Testing accuracy is increasing with the increase in number of model parameters. This is because with increase in number of model parameters, model is able to learn more complex patterns in the data. MLPs and VGG1 is an exception to this rule. This is because MLPs and VGG1 are not able to learn complex patterns in the data.
Note: Training accuracy and testing accuracy are not same because model is overfitting the train data as the epochs increases.
Training deep learning neural network models on more data can result in more skillful models, and the augmentation techniques can create variations of the images that can improve the ability of the fit models to generalize what they have learned to new images.
Image data augmentation is a technique that can be used to artificially expand the size of a training dataset by creating modified versions of images in the dataset.Data augmentation can also act as a regularization technique, adding noise to the training data, and encouraging the model to learn the same features, invariant to their position in the input.
As the number of epochs increases, the model performance increases. This is because the model is able to learn more complex patterns in the data. However, the model performance saturates after a certain number of epochs. This is because the model is overfitting the train data as the epochs increases.
As evident from the graph above the model performance saturates after 30 epochs. This is because the model is overfitting the train data as the epochs increases.
MLP is unable to perform as good as VGG16 even though have similar number of parameters. One of the main problems is that spatial information is lost when the image is flattened(matrix to vector) into an MLP.
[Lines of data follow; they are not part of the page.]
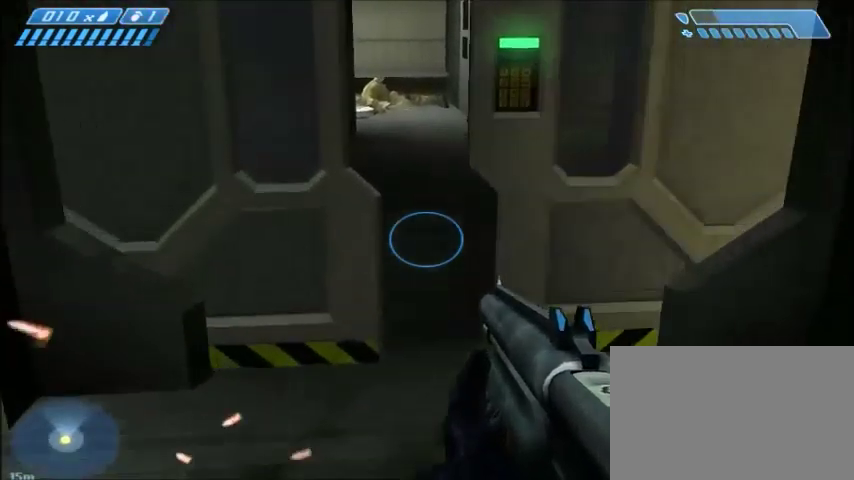
{"keys": [], "mouse": [], "events": []}
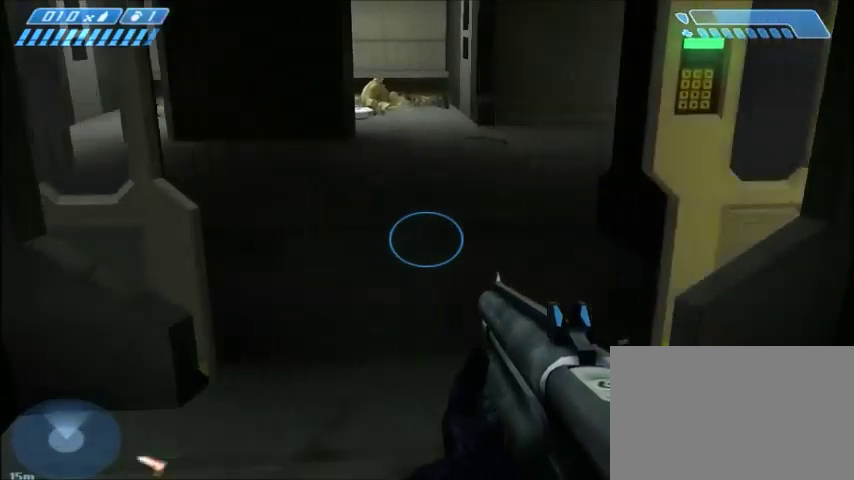
{"keys": [], "mouse": [], "events": []}
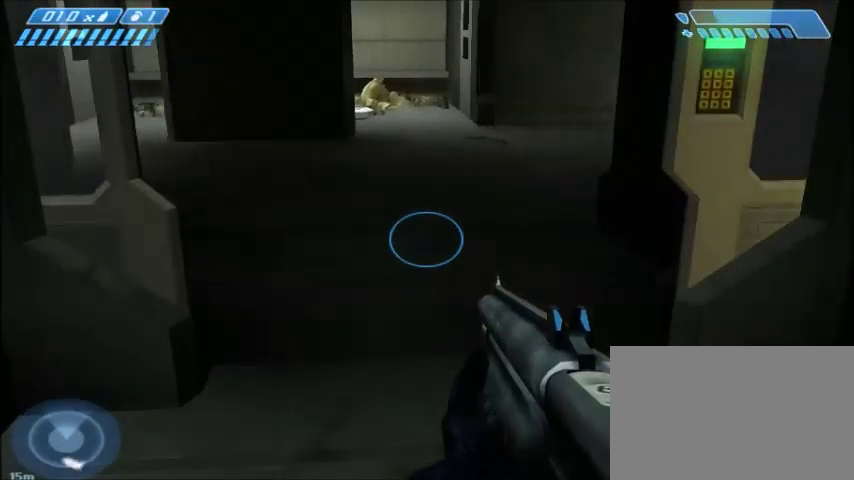
{"keys": [], "mouse": [], "events": []}
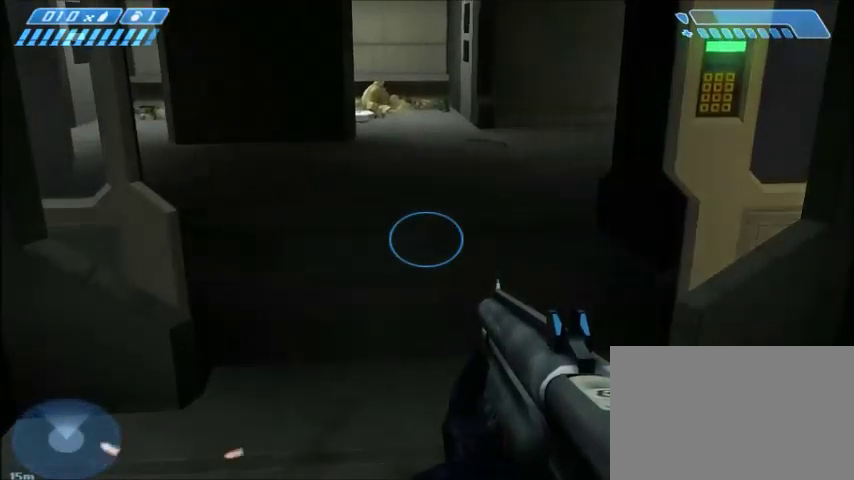
{"keys": [], "mouse": [], "events": []}
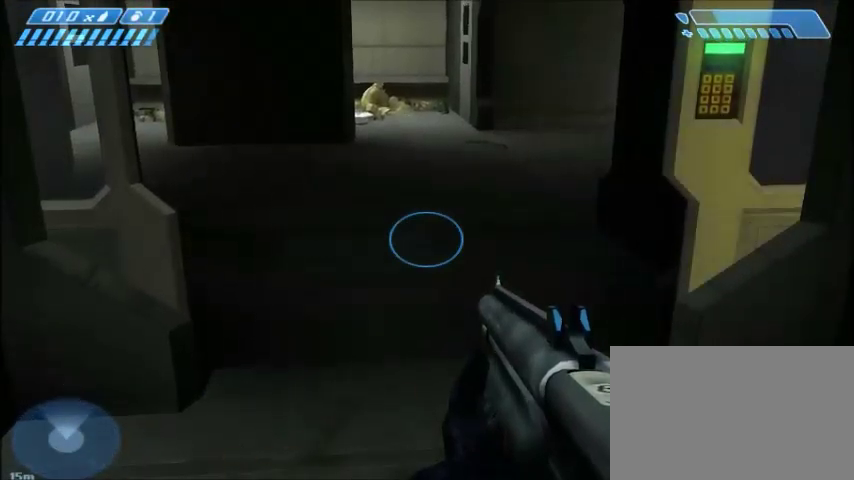
{"keys": [], "mouse": [], "events": []}
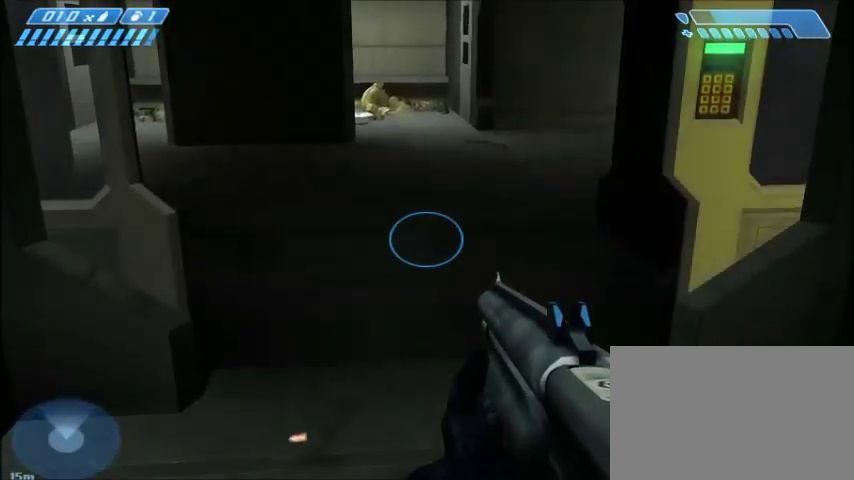
{"keys": [], "mouse": [], "events": []}
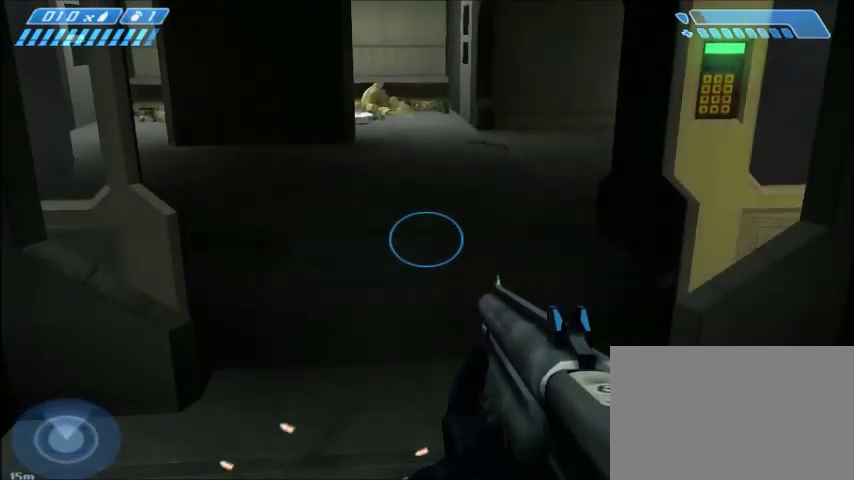
{"keys": [], "mouse": [], "events": []}
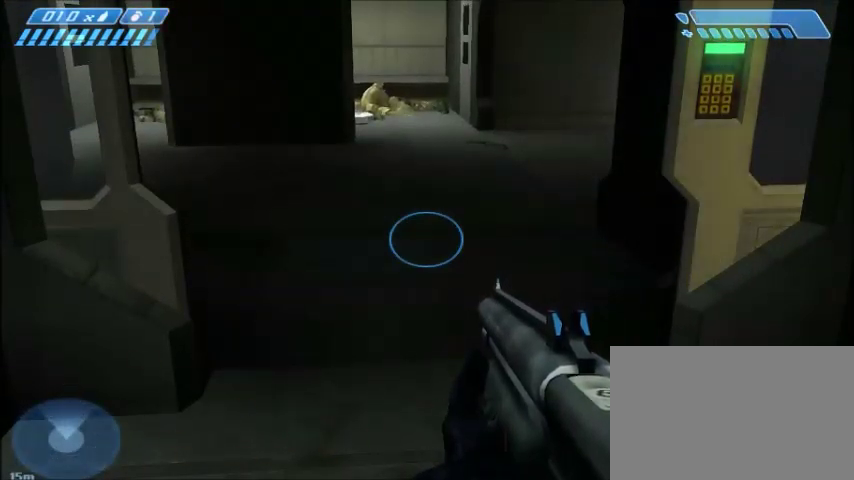
{"keys": [], "mouse": [], "events": []}
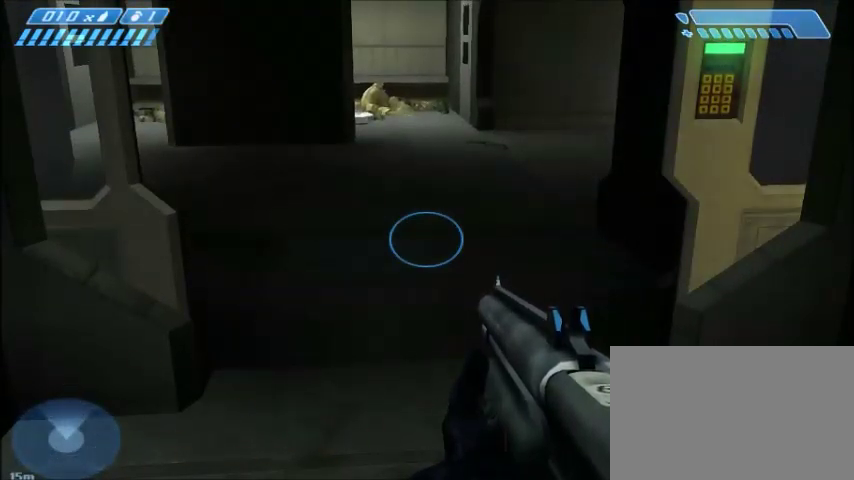
{"keys": [], "mouse": [], "events": [[300, "d", "down"], [300, "w", "down"], [434, "d", "up"], [467, "w", "up"]]}
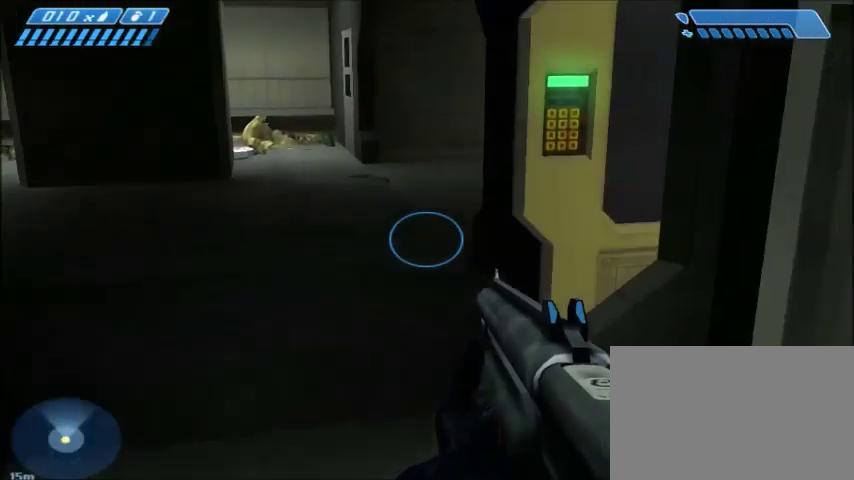
{"keys": [], "mouse": [], "events": [[334, "a", "down"], [334, "s", "down"], [434, "a", "up"], [434, "s", "up"]]}
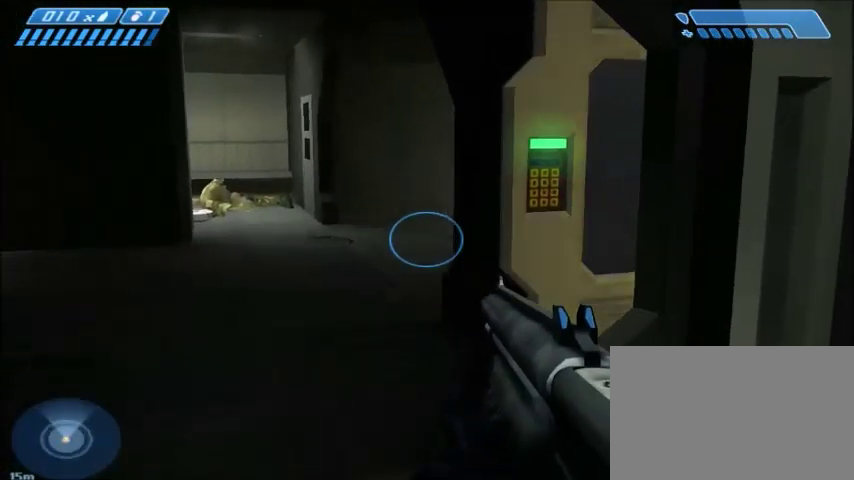
{"keys": [], "mouse": [], "events": []}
CNN architecture like VGG work well with data that has a spatial relationship. Therefore CNNs are go-to method for any type of prediction problem involving image data as an input.The benefit of using CNNs is their ability to develop an internal representation of a two-dimensional image. This allows the model to learn position and scale in variant structures in the data, which is important when working with images.